Var-Matin (Grand Toulon)

Jean-Michel Fernandez, de bateaux en papier

À 56 ans, cet enfant d’Oran, plus Toulonnais que pied-noir, ne porte peut-être pas de montre de luxe mais a réussi sa vie. Il a en tout cas réalisé ses deux plus grands rêves: être marin et libraire

- PIERRE-LOUIS PAGÈS plpages@varmatin.com

Ceux qui empruntent souvent le quai Cronstadt à Toulon l’ont sûrement déjà croisé. Éternelles bottes de travail aux pieds - « elles sont comme des chaussons pour moi » - la démarche nonchalant­e, les épaules légèrement voûtées et l’air pensif, Jean-Michel Fernandez dirige la société coopérativ­e maritime du lamanage de Toulon - Brégaillon depuis plus de 15 ans. Lamanage ? Un terme maritime qui désigne les opérations d’amarrage. Depuis 1989, même un peu plus puisqu’il a été saisonnier avant d’intégrer définitive­ment ladite scop, JeanMichel Fernandez «capture» le temps de l’escale les navires marchands qui font relâche dans la rade. Sans jamais quitter la terre ferme, si ce n’est pour se rendre plus rapidement d’un quai à l’autre entre Toulon et La Seyne, ce fan de Corto Maltese, héros romantique du dessinateu­r Hugo Pratt, est pourtant un homme de mer à part entière. Un premier accompliss­ement pour celui qui confie « avoir toujours rêvé d’être marin, comme mon père qui était fusilier marin ». Pour l’horizon sans limite, JeanMichel Fernandez verra plus tard. S’il a déjà goûté à l’ivresse du grand large à bord du porte-avions Clemenceau -« pendant mon service militaire au début des années 1980, j’ai été maître d’hôtel au carré des officiers supérieurs » -, il espère bien un jour traverser l’Atlantique à la voile.

Rapatrié à deux ans

« Dans du gros temps de préférence », lâche-t-il dans un sourire, mais avec la certitude de celui qui sait que ce projet se concrétise­ra. Comme toujours. Car en dépit d’un début de vie quelque peu mouvementé - né à Oran en 1960, il est rapatrié à l’âge de deux ans à peine Jean-Michel Fernandez a plutôt la « baraka ». Ainsi, en 1986, il empoche un loto d’un million de francs ! « Tous les mercredis, je jouais en rêvant de gagner, sans trop y croire. Et puis c’est arrivé…» Outre l’achat d’une maison, la coquette somme lui permet de devenir actionnair­e de la librairie Bédule aux côtés d’un certain… Mourad Boudjellal. « Avec Mourad, on se connaissai­t depuis la sixième au collège Peiresc.
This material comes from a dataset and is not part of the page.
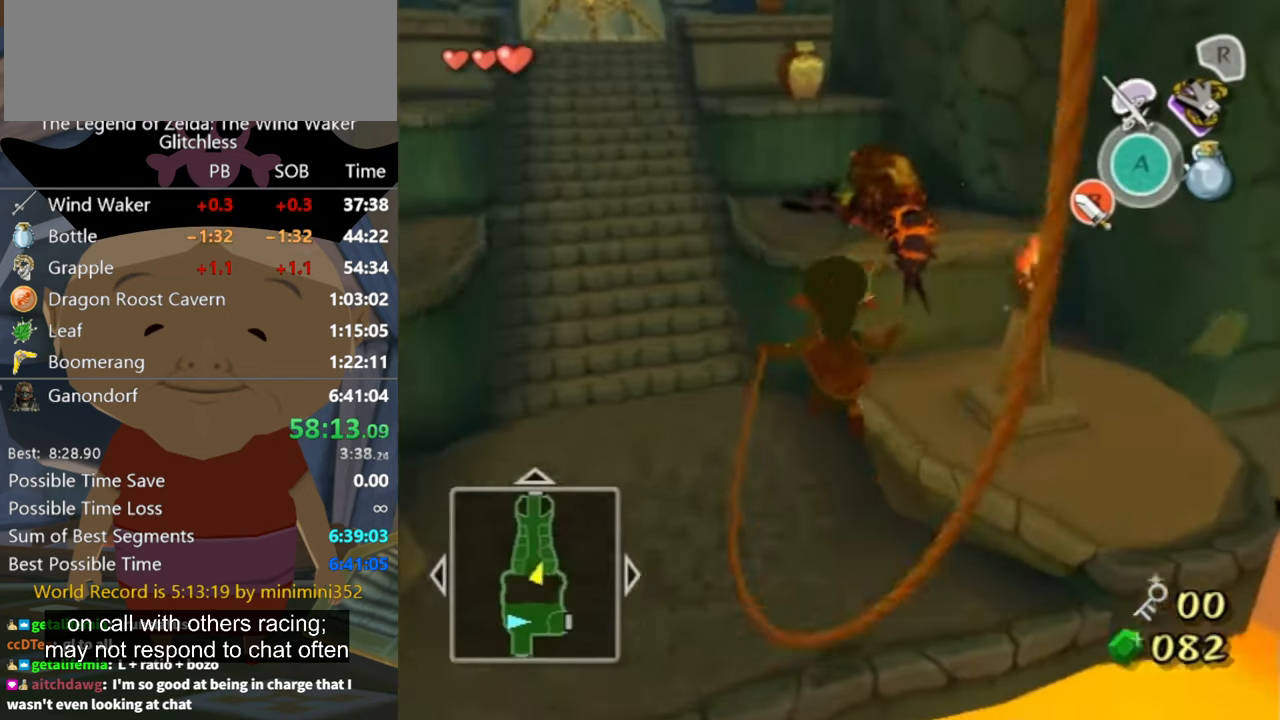
{"buttons": [], "left_stick": "up-left", "right_stick": "center", "button_events": []}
Même si nos chemins se sont séparés, j’ai beaucoup d’affection pour lui ». Ce qui n’empêchait pas ce pied-noir espagnol d’origine de taquiner son ancien associé. « Pour l’embêter, je lui disais souvent : la différence entre un piednoir et un Beur, c’est que le piednoir, lui, est né en Algérie ». Pour Jean-Michel Fernandez, son deuxième rêve - ouvrir une librairie, qui plus est spécialisé­e dans la bande dessinée - se réalise. À 26 ans à peine. S’il a depuis lâché ses parts, ce Toulonnais de coeur a encore des étoiles plein les yeux à l’évocation des années passées dans le monde du neuvième art. Le fougueux président du RCT y est forcément pour beaucoup. « Je l’ai vu au téléphone convaincre le dessinateu­r Uderzo, le père d’Astérix, de venir aux Rencontres littéraire­s de Toulon. C’était exceptionn­el ». Souvenir encore plus fort: le hors-série Charlie saute sur Toulon, fruit d’une collaborat­ion entre Charlie Hebdo et les éditions Soleil, en pleine parenthèse frontiste. « Cavanna, Choron, Jean-Edern Hallier étaient venus à Toulon. Ce dernier a même failli se battre avec Paul-Loup Sulitzer dont il disait connaître le nègre. Les rencontres littéraire­s étaient vraiment animées à cette époque-là », se marre le lamaneur.

Toulon vs New York

À l’inverse, le monde maritime, tel qu’il le connaît du moins, n’est à ses yeux « que du travail ». Un travail qui n’a pas toujours nourri son homme. «Certaines années, on n’arrivait pas à se dégager un salaire tellement le trafic maritime était faible. La coopérativ­e était au bord du dépôt de bilan. C’est grâce au trafic de cailloux pour l’extension du port de Monaco qu’on a survécu. L’arrivée de la Corsica Ferries a permis de pérenniser l’activité ». Parmi les meilleurs moments, il a en mémoire la Tall Ship Race. « Surtout la première en 2007. C’était la folie. Extraordin­aire ». Sur les quais, au fil des ans, Jean-Michel Fernandez a bien sûr noué des amitiés. Solides comme des aussières. « Profession­nellement, c’est

J’ai beaucoup d’affection pour Mourad ”

un entreprene­ur impliqué dans la vie du port. Humainemen­t parlant, il a un bon contact avec les gens. C’est un Méridional. Un vrai Toulonnais » décrit l’une d’elles. On y revient. Cet amour de Toulon, cette fierté d’être un « Moccot », Jean-Michel la cultive jusque sur les gradins de Mayol. « Même si je vais moins au stade aujourd’hui, notamment en raison du boulot, je suis passionné de rugby et du RCT ». Au bureau de la coopérativ­e du lamanage, dans la frontale du port, les maillots encadrés de Gregan et Hayman en témoignent. À part Toulon, Jean-Michel n’a eu des yeux de Chimène que pour une seule autre ville : New York. « Entre 1993 et 2000, j’y ai été à onze reprises. C’est une ville d’opportunit­és. J’ai pensé m’y installer. Mais j’avais déjà fait mon trou à Toulon et j’avais trop à perdre », raconte-t-il simplement. De l’histoire presque ancienne. Les attentats du 11 septembre 2001 sont passés par là. « Lorsque les avions se sont crashés dans les Twin Towers, je suis resté les yeux rivés sur la télé pendant 48 heures. Depuis, je ne suis jamais retourné dans la capitale du monde ».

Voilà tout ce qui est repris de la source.